TEXT PROVIDED →
By your baptism you are not in your sin- though a sinner you are- because, by your baptism, you are in Christ.
Probably not– NO.
That’s the distinction between Jesus’ baptism and your own baptism.
In his baptism, Jesus enters into our sin and unrighteousness.
In your baptism, you enter into Christ.
In Christ, you’re crucified with him, Paul says.
Your sin and your old self- it’s left behind, Paul says.
Buried with him in his death.
And by his resurrection your rap sheet is now as empty as his tomb.
And instead of your rap sheet, you’ve been handed his righteousness.
His perfect record.
His perfect righteousness has become your permanent record.
There is no place on that record for our “Probably nots.” Because if you have been baptized into this baptism, then you are in Christ. And if you are in Christ, then there is now no condemnation.
No matter who it is who is in Christ, there is for them no condemnation.
No matter what you’ve done it cannot dilute what God has done.
And it cannot dilute what God has done to you by drowning you into him.

WORK REQUEST A →
Using the passage on baptism, explain in one to three sentences why a baptized person is not in their sin even though they are a sinner.
WORK REQUEST B →
List every word or phrase that directly follows the word "his" in the passage on baptism.
The material after this point is not used in any task.

EXTRACTED DATA →

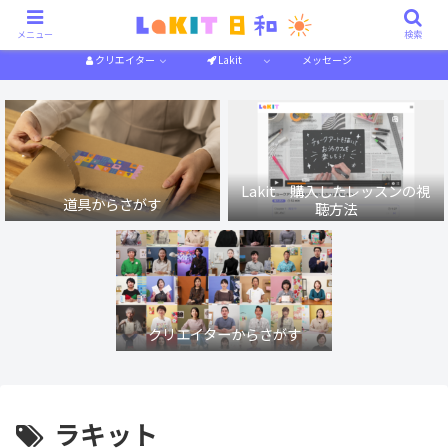
描き方解説
作り方解説
特集一覧
体験記
メニュー
検索
クリエイター
Lakit
メッセージ
Lakit 購入したレッスンの視
道具からさがす
聴方法
クリエイターからさがす
ラキット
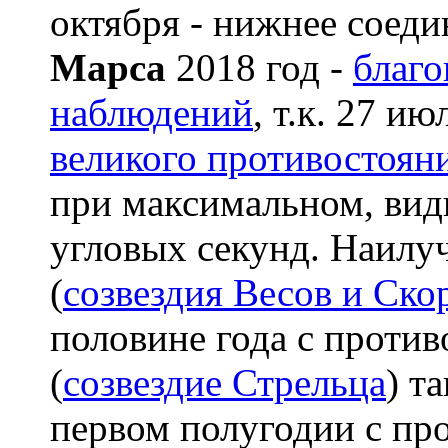
октября - нижнее соеди
Марса
2018 год -
благо
наблюдений
, т.к. 27 и
великого противостоян
при максимальном, вид
угловых секунд. Наил
(
созвездия Весов и Ско
половине года с против
(
созвездие Стрельца
) т
первом полугодии с пр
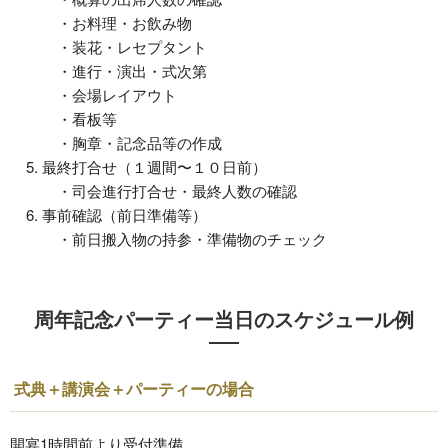
・お料理・お飲み物
・装花・レセプタント
・進行・演出・式次第
・会場レイアウト
・看板等
・胸章・記念品等の作成
最終打合せ（１週間〜１０日前）
・司会進行打合せ・最終人数の確認
事前確認（前日準備等）
・前日搬入物の持参・準備物のチェック
周年記念パーティー当日のスケジュール例
式典＋講演会＋パーティーの場合
開宴1時間前より受付準備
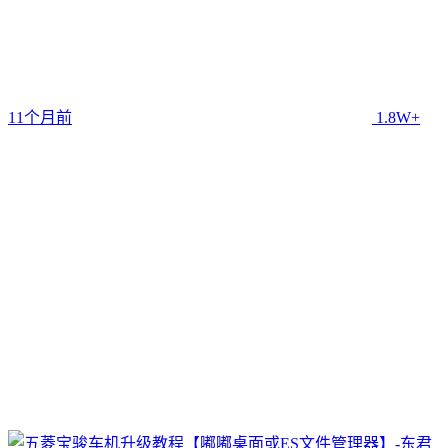
11个月前
1.8W+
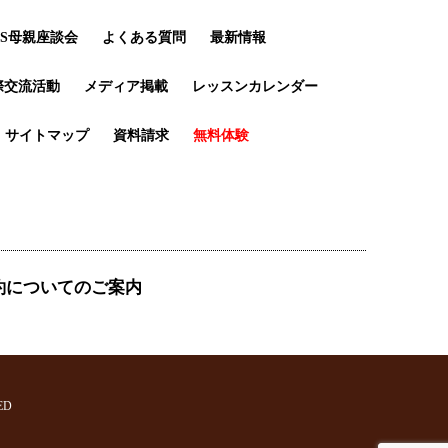
LS母親座談会
よくある質問
最新情報
際交流活動
メディア掲載
レッスンカレンダー
サイトマップ
資料請求
無料体験
約についてのご案内
ED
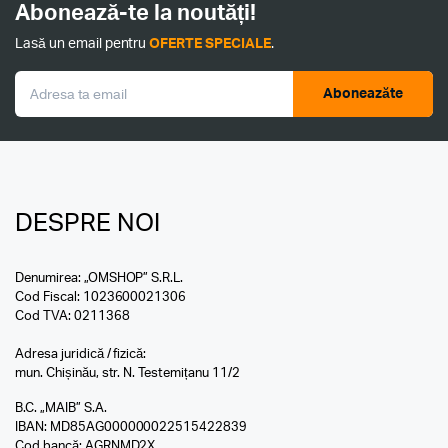
Abonează-te la noutăți!
Lasă un email pentru
OFERTE SPECIALE
.
Aboneazăte
DESPRE NOI
Denumirea: „OMSHOP” S.R.L.
Cod Fiscal: 1023600021306
Cod TVA: 0211368
Adresa juridică / fizică:
mun. Chișinău, str. N. Testemițanu 11/2
B.C. „MAIB” S.A.
IBAN: MD85AG000000022515422839
Cod bancă: AGRNMD2X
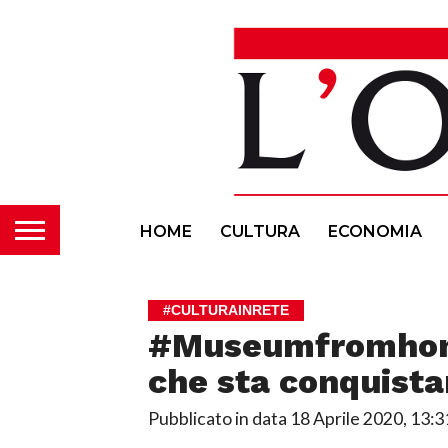
HOME
CULTURA
ECONOMIA
#CULTURAINRETE
#Museumfromhome,
che sta conquista
Pubblicato in data
18 Aprile 2020, 13:3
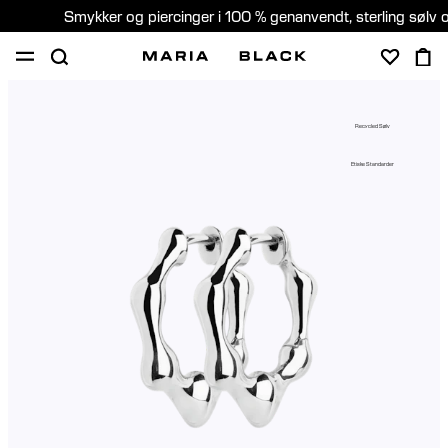
Smykker og piercinger i 100 % genanvendt, sterling sølv 
SHOP
GAVER
PIERCING
OM
Recycled Sølv
PIERCING KONSULTATION
Etiske Standarder
Denmark (Dansk)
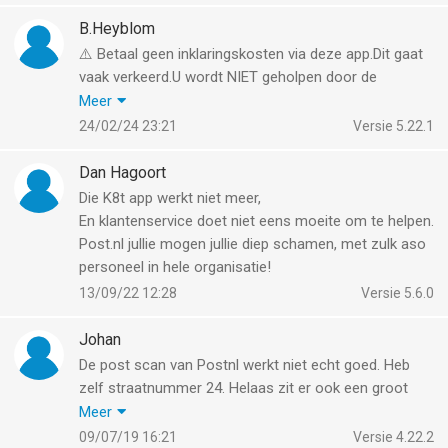
aan.
B.Heyblom
⚠️ Betaal geen inklaringskosten via deze app.Dit gaat
vaak verkeerd.U wordt NIET geholpen door de
klantenservice van PostNL.Bezorging loopt
Meer
weken/maanden vertraging op‼️
24/02/24 23:21
Versie 5.22.1
⚠️ Do not pay customs clearance costs via this app.
This often goes wrong. You will NOT be helped by
Dan Hagoort
PostNL customer service. Delivery is delayed for
Die K8t app werkt niet meer,
weeks/months ‼️
En klantenservice doet niet eens moeite om te helpen.
Post.nl jullie mogen jullie diep schamen, met zulk aso
personeel in hele organisatie!
13/09/22 12:28
Versie 5.6.0
Johan
De post scan van Postnl werkt niet echt goed. Heb
zelf straatnummer 24. Helaas zit er ook een groot
bedrijf op nummer 2.4 of 2/4 (nummer 2 unit 4).
Meer
Regelmatig ontvang ik aangekondigde post op mijn
09/07/19 16:21
Versie 4.22.2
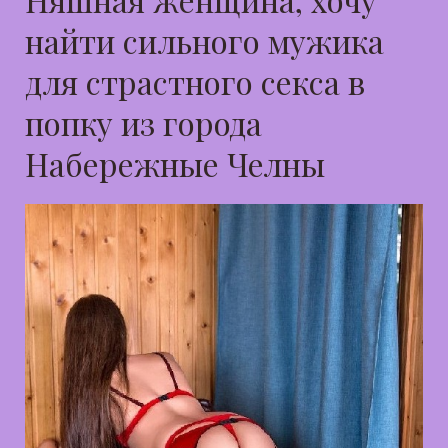
найти сильного мужика
для страстного секса в
попку из города
Набережные Челны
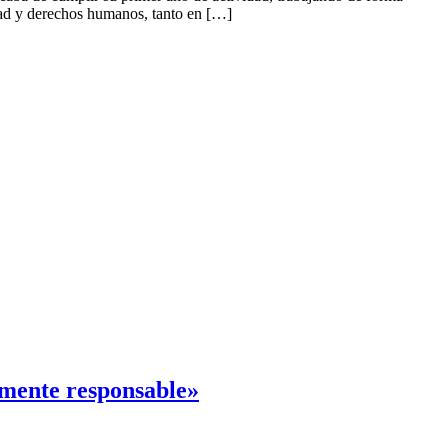
idad y derechos humanos, tanto en […]
mente responsable»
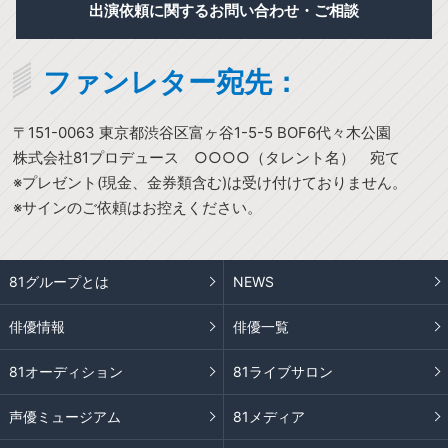
出演依頼に関するお問い合わせ・ご相談
ファンレター宛先：
〒151-0063 東京都渋谷区富ヶ谷1-5-5 BOF6代々木公園
株式会社81プロデュース ○○○○（タレント名） 宛て
※プレゼント(現金、金券類含む)は受け付けておりません。
※サインのご依頼はお控えください。
81グループとは
NEWS
俳優情報
俳優一覧
81オーディション
81ライブサロン
声優ミュージアム
81メディア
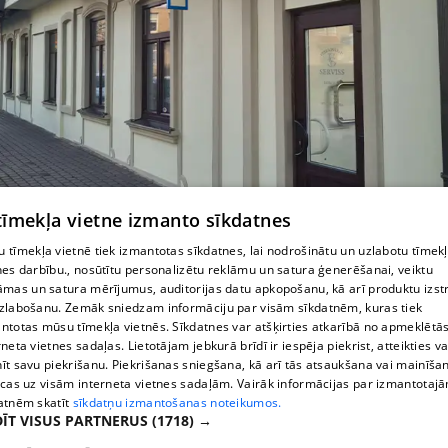
 tīmekļa vietne izmanto sīkdatnes
 tīmekļa vietnē tiek izmantotas sīkdatnes, lai nodrošinātu un uzlabotu tīmek
Veterinārija Salacgrīvā
nes darbību., nosūtītu personalizētu reklāmu un satura ģenerēšanai, veiktu
āmas un satura mērījumus, auditorijas datu apkopošanu, kā arī produktu izst
zlabošanu. Zemāk sniedzam informāciju par visām sīkdatnēm, kuras tiek
ntotas mūsu tīmekļa vietnēs. Sīkdatnes var atšķirties atkarībā no apmeklētā
rneta vietnes sadaļas. Lietotājam jebkurā brīdī ir iespēja piekrist, atteikties va
īt savu piekrišanu. Piekrišanas sniegšana, kā arī tās atsaukšana vai mainīša
ecas uz visām interneta vietnes sadaļām. Vairāk informācijas par izmantotaj
atnēm skatīt
sīkdatņu izmantošanas noteikumos.
ĪT VISUS PARTNERUS
(1718) →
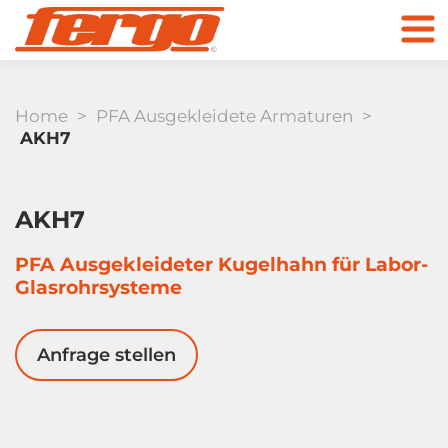
Home
>
PFA Ausgekleidete Armaturen
>
AKH7
Produkte
AKH7
Unternehmen
PFA Ausgekleideter Kugelhahn für Labor-
Glasrohrsysteme
Kugelhähne
Kontakt
Anfrage stellen
Zum Online Shop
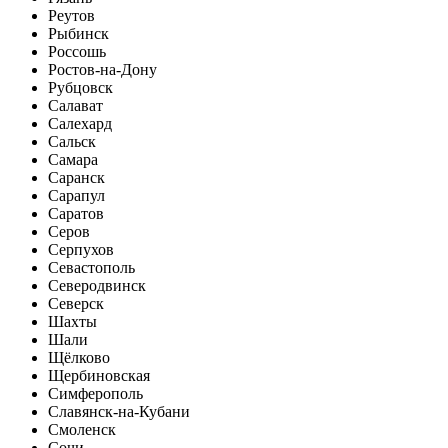
Реутов
Рыбинск
Россошь
Ростов-на-Дону
Рубцовск
Салават
Салехард
Сальск
Самара
Саранск
Сарапул
Саратов
Серов
Серпухов
Севастополь
Северодвинск
Северск
Шахты
Шали
Щёлково
Щербиновская
Симферополь
Славянск-на-Кубани
Смоленск
Сочи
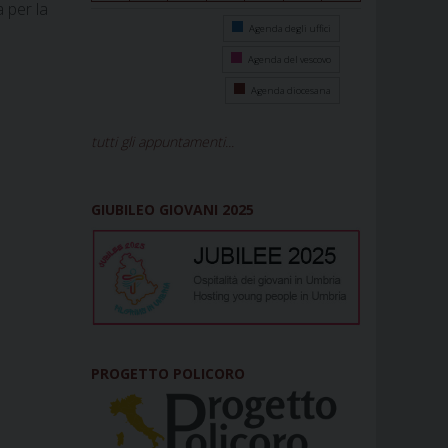
 per la
Agenda degli uffici
Agenda del vescovo
Agenda diocesana
tutti gli appuntamenti...
GIUBILEO GIOVANI 2025
PROGETTO POLICORO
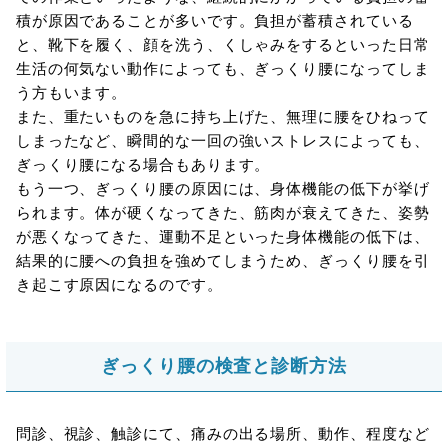
積が原因であることが多いです。負担が蓄積されている
と、靴下を履く、顔を洗う、くしゃみをするといった日常
生活の何気ない動作によっても、ぎっくり腰になってしま
う方もいます。
また、重たいものを急に持ち上げた、無理に腰をひねって
しまったなど、瞬間的な一回の強いストレスによっても、
ぎっくり腰になる場合もあります。
もう一つ、ぎっくり腰の原因には、身体機能の低下が挙げ
られます。体が硬くなってきた、筋肉が衰えてきた、姿勢
が悪くなってきた、運動不足といった身体機能の低下は、
結果的に腰への負担を強めてしまうため、ぎっくり腰を引
き起こす原因になるのです。
ぎっくり腰の検査と診断方法
問診、視診、触診にて、痛みの出る場所、動作、程度など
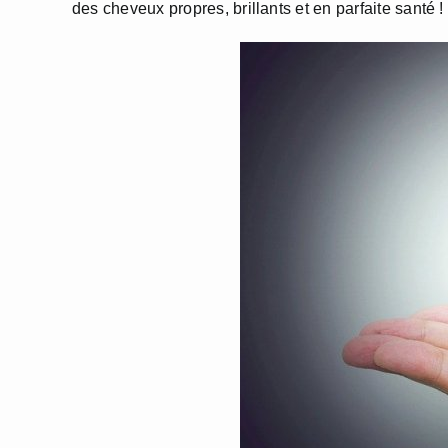
des cheveux propres, brillants et en parfaite santé !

RESPONSE A →
By baptism the person is in Christ. That is why they are not in their sin, even though they remain a sinner.

RESPONSE B →
- baptism
- death
- resurrection
- tomb
- righteousness
- perfect record
- perfect righteousness